Joanne Spain with Gerry Adams canvassing in Lucan

Joanne Spain with Gerry Adams canvassing in Lucan

BY ELLA O’DWYER

Listening to the radio as I made my way by taxi to the Lucan Sports and Leisure Centre complex for the Dublin Mid West election count last Friday, it was becoming increasingly clear that Sinn Féin was not going to meet its expectations. However, the prospect of Michael McDowell losing his seat looked promising. “Sure isn’t that a great consolation in itself?”, the taxi driver commented.
The mood amongst Shinners at the Dublin Mid West count was positive. We hadn’t won the seat but with Joanne Spain as candidate, Sinn Féin had doubled its vote since the last general election rising from from 1,700 votes to 3,400 first preferences.

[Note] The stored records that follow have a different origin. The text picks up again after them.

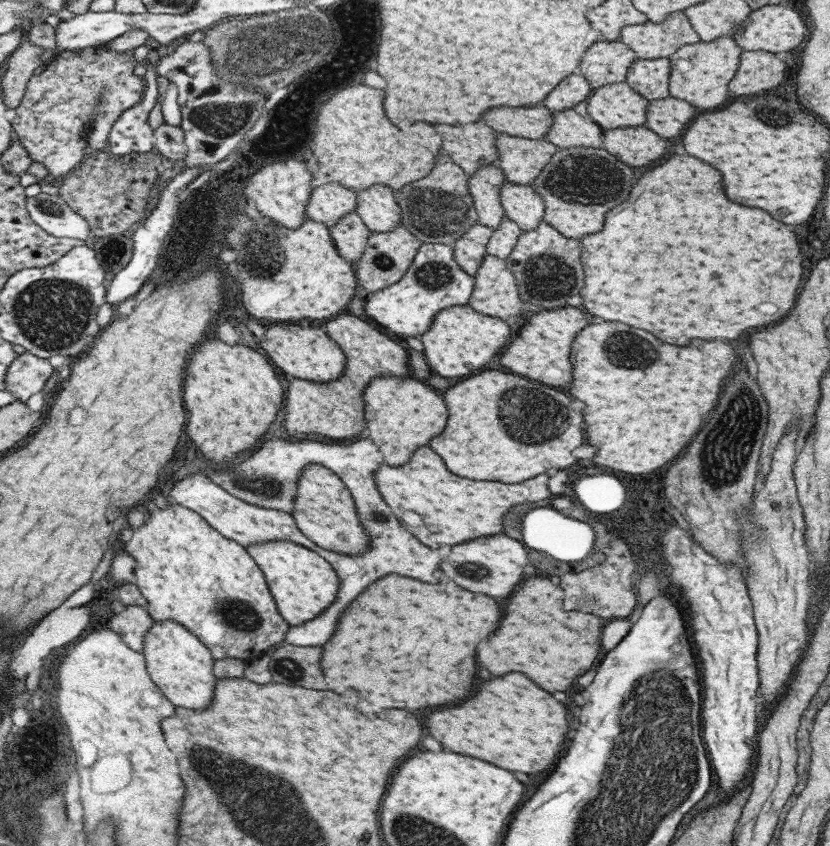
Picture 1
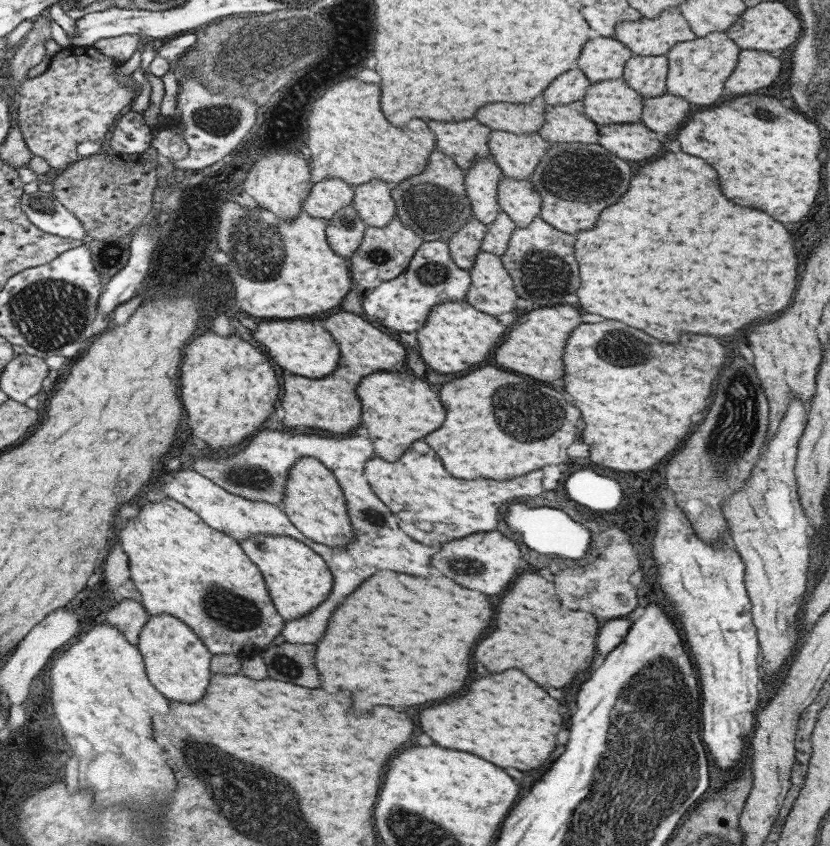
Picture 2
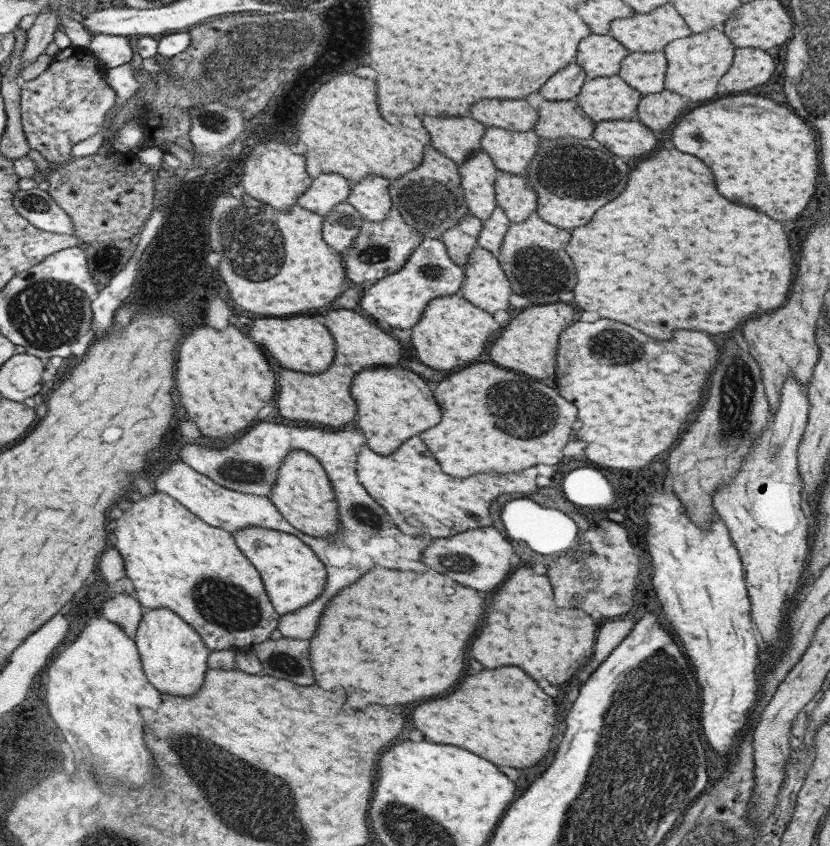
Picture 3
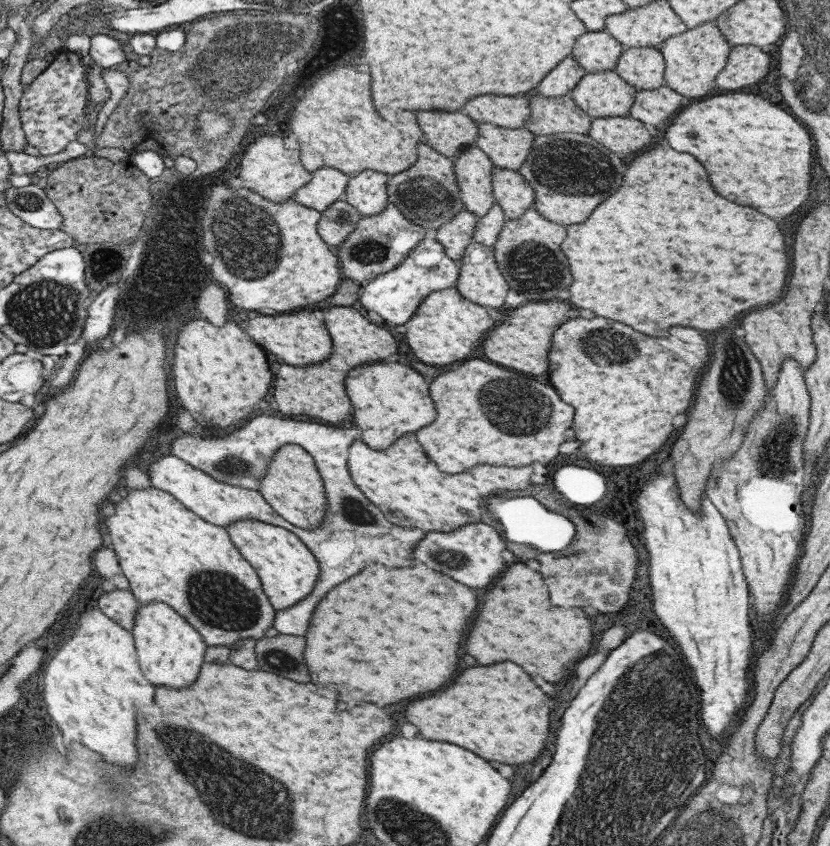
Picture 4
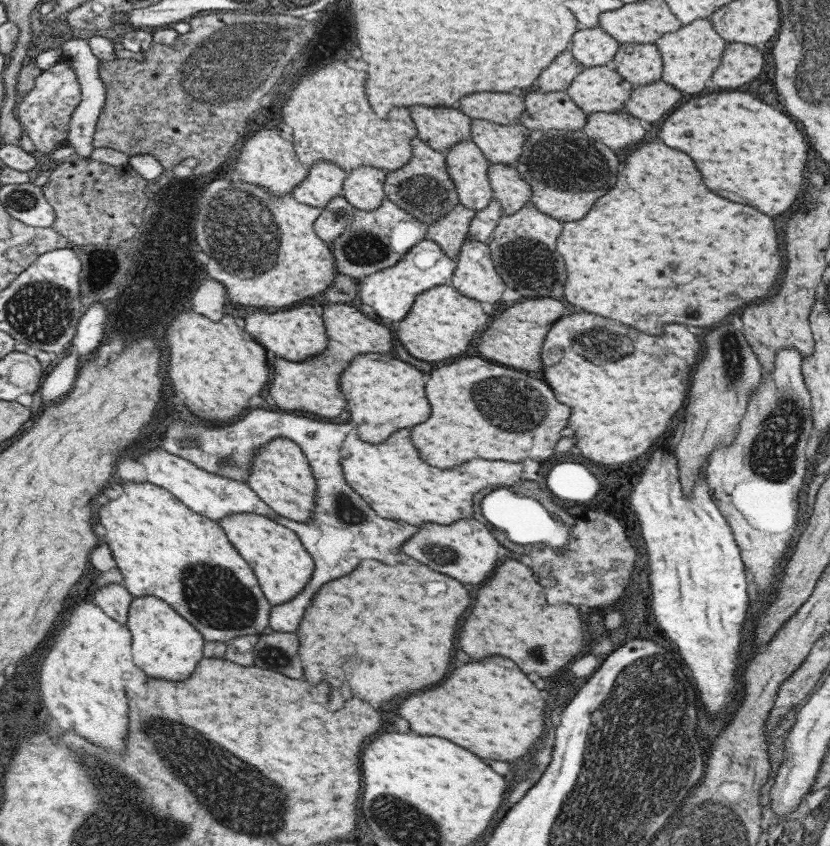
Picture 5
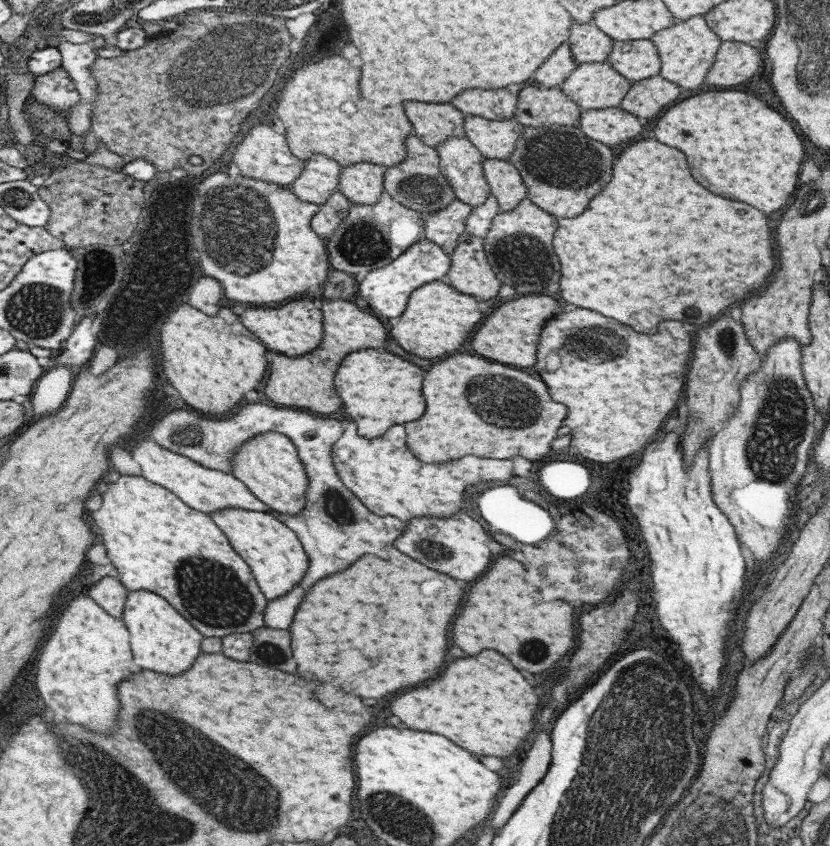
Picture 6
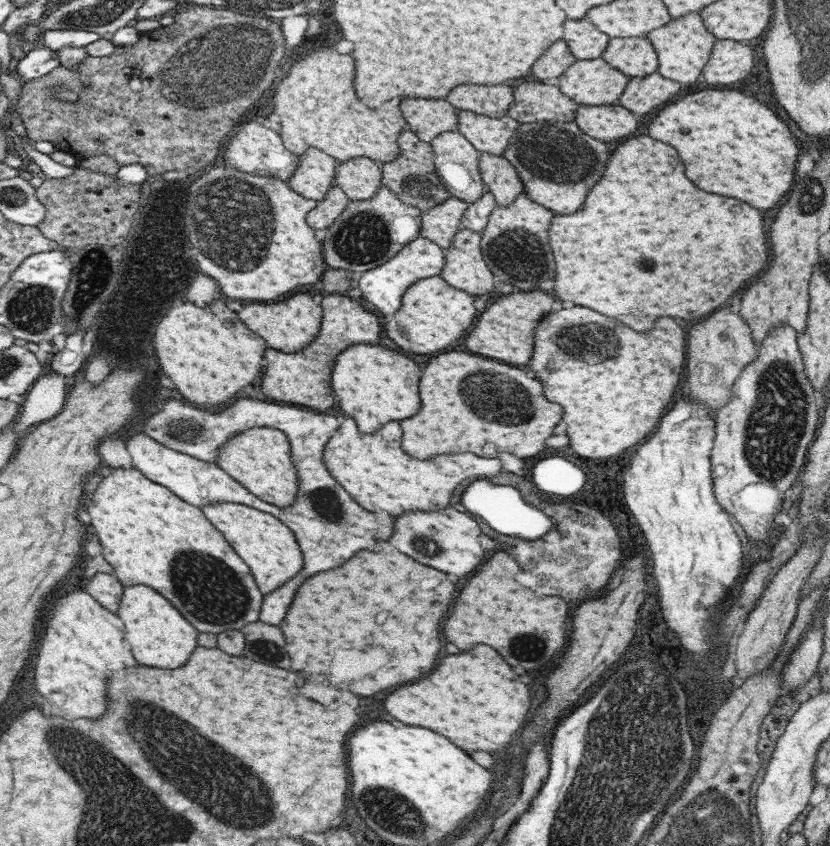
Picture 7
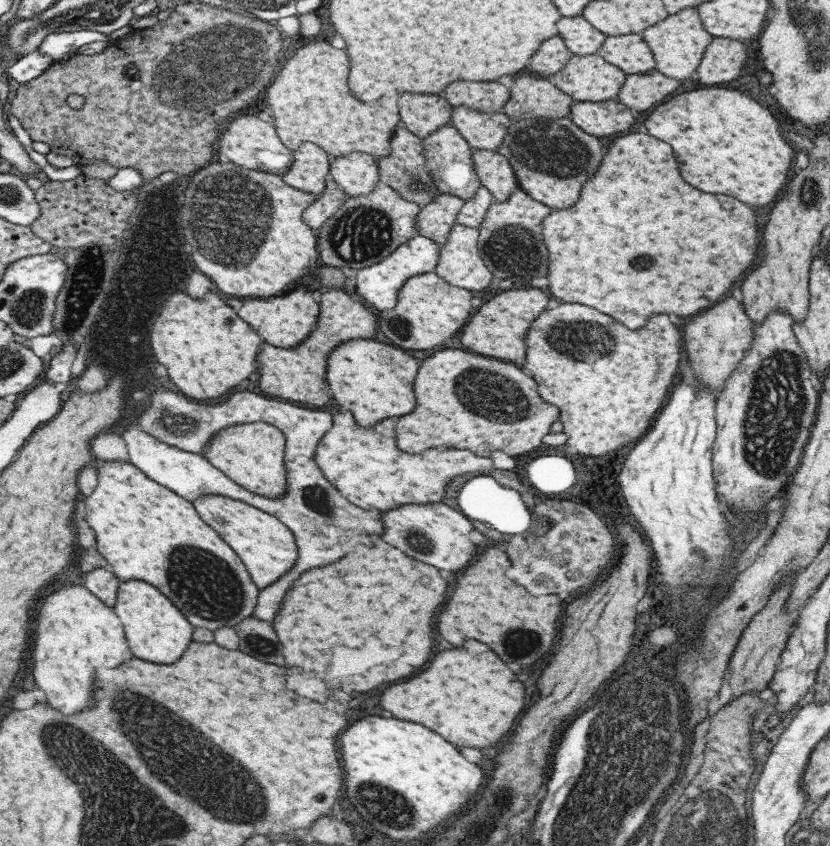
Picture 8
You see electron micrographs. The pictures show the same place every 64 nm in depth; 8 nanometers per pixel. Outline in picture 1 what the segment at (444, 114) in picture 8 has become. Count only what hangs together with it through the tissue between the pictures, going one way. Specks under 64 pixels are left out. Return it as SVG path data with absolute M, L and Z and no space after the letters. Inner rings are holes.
M473 122L467 126L435 124L435 132L441 136L441 148L445 155L460 166L467 176L482 166L495 164L497 153L494 147L497 132Z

The election team spoke of a terrific campaign with up to 20 people knocking doors every night. They also spoke warmly of the calibre of the candidate, how Joanne engaged with the electorate and her positive and natural style at the doors.  They had all worked flat out and had every reason to be proud of their performance. There was a definite consensus amongst the election team that they were in for the long haul and as one woman put it – “The next election campaign starts tomorrow.”
And that was precisely Joanne’s take on things.

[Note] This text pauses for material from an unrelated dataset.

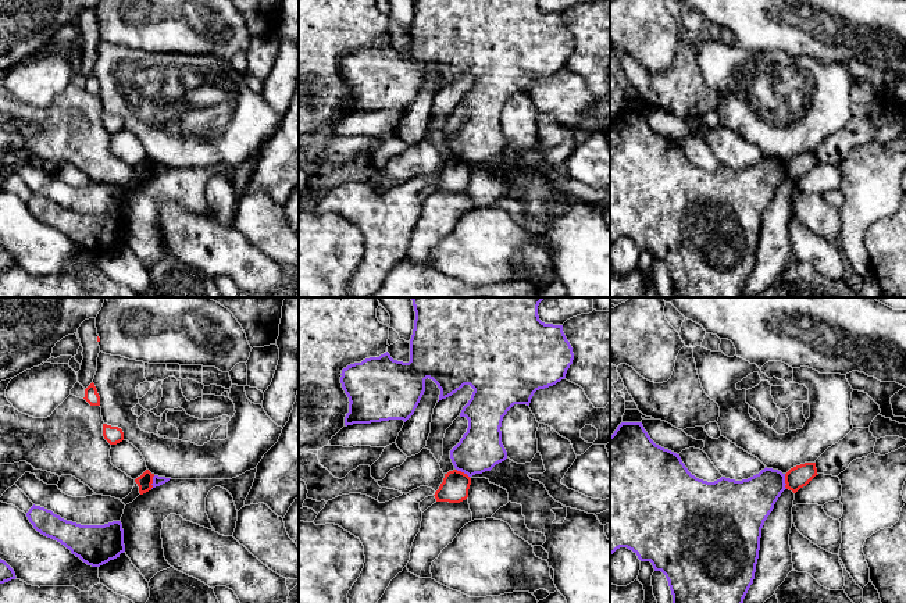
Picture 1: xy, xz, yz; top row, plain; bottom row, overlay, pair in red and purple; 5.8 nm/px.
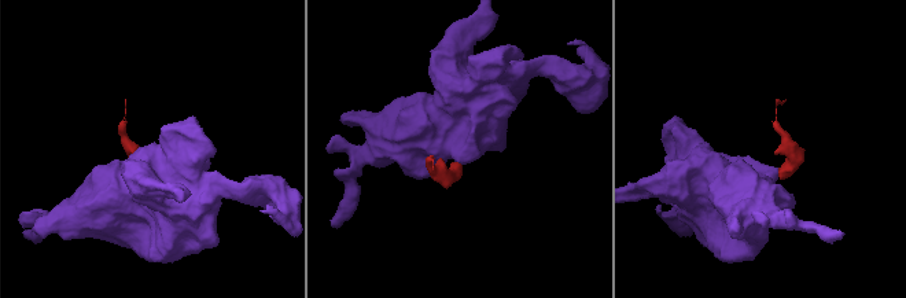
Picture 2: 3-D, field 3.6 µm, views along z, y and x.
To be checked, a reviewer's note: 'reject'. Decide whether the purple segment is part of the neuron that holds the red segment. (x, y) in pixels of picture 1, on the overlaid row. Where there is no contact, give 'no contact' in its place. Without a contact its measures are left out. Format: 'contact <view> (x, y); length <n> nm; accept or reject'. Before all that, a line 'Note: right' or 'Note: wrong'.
Note: right
contact yz (785, 481); length 90 nm; reject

“I’m happy with the result. I’m disappointed of course that we didn’t take the seat but I’m happy in that here in Dublin Mid West we bucked the trend that saw the smaller parties being squeezed and we increased the vote significantly. We’ve put our name on the seat for the next time – we’ve made our mark and we hope to take a second seat at the next local elections.

Brilliant campaign
“We ran a brilliant campaign. We put everything into it. We’d people down from Belfast and we’d local people out in their droves. But as a young person I find it disappointing that we still have the Fianna Fáil/Fine Gael monopoly in Ireland – basically civil war politics. There’s no difference between those two parties. I hoped people my age would have moved away from that. But I’m a republican and I’ll always be one and as long as it takes me to get that seat I’ll stick at it. I’m going to be at this until we have our goal of a united Ireland with politics based on equality.”
As John Curran of Fianna Fáil became the first TD elected to the 30th Dáil – deemed elected just after two o’clock, the prospects for the Progressive Democrats were looking increasingly poor and just a few hours later Michael McDowell announced his resignation. I was talking to one gentleman who described him as “a friend of Mary Harney’s” and he expressed disappointment at her vote along with a kind of vague relief that she took a seat at all.

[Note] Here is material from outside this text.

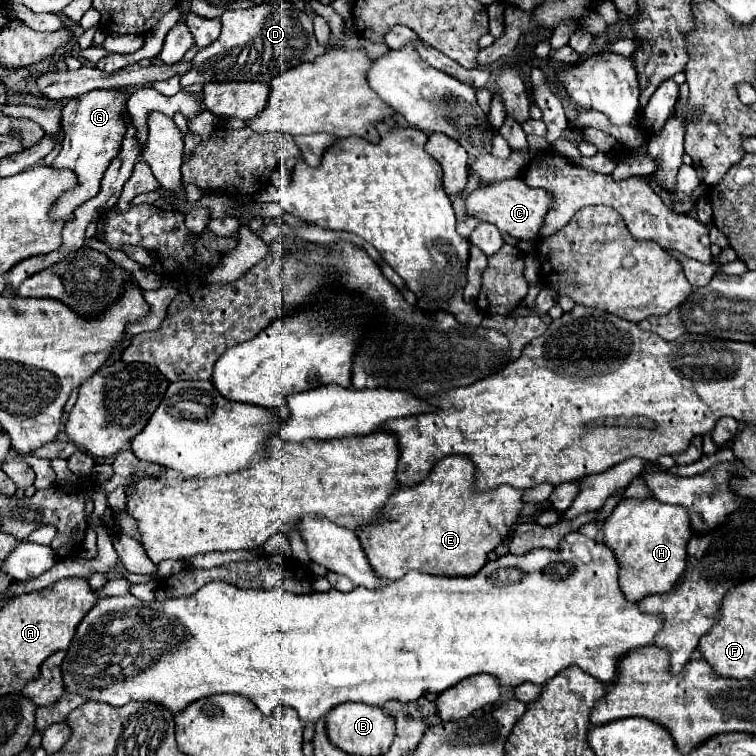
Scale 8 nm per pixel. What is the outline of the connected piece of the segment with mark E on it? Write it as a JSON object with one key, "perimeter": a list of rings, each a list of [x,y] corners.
{"perimeter":[[[447,456],[435,464],[423,482],[409,488],[399,488],[383,506],[379,520],[359,528],[357,536],[361,538],[371,566],[385,580],[399,580],[409,570],[435,576],[471,576],[487,564],[489,552],[493,552],[499,544],[509,544],[523,506],[523,490],[503,484],[495,490],[481,492],[475,486],[475,464],[467,456]]]}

I caught another taxi back from Lucan and this time the driver was definitely not a Shinner. Maybe he was in the PDs because he wasn’t in great form either.  After a rather lively debate during the ‘long haul’  back into the city centre he did concede that we’d have another day – “See you in another five years”, he said. We might face a few more long hauls before we get the results we want but as one veteran republican often says – “The revolutionary must learn to wait.”